WHAT IS REQUIRED
Quote every line from the top of the listing down to and including the line that contains "270 206 101".

GIVEN DATA
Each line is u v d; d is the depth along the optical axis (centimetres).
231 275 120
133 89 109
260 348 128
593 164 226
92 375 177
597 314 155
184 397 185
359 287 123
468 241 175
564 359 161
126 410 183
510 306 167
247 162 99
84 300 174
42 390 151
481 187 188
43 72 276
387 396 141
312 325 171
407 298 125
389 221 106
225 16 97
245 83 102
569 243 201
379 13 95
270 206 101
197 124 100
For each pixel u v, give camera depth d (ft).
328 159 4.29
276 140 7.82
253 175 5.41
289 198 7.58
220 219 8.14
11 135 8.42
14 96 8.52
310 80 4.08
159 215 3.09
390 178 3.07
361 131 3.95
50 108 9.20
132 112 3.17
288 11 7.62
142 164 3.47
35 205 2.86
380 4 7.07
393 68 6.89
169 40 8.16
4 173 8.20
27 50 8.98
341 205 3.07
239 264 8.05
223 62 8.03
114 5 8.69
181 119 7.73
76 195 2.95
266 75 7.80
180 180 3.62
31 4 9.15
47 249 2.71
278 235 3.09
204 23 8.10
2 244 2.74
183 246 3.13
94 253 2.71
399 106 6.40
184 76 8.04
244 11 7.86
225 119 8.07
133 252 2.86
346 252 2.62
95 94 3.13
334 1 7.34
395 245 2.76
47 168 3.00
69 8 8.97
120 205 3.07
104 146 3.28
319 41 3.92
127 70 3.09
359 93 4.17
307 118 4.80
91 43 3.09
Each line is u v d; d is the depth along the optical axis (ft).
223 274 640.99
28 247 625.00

REPLY
Each line is u v d; d is the depth along the optical axis (centimetres).
231 275 120
133 89 109
260 348 128
593 164 226
92 375 177
597 314 155
184 397 185
359 287 123
468 241 175
564 359 161
126 410 183
510 306 167
247 162 99
84 300 174
42 390 151
481 187 188
43 72 276
387 396 141
312 325 171
407 298 125
389 221 106
225 16 97
245 83 102
569 243 201
379 13 95
270 206 101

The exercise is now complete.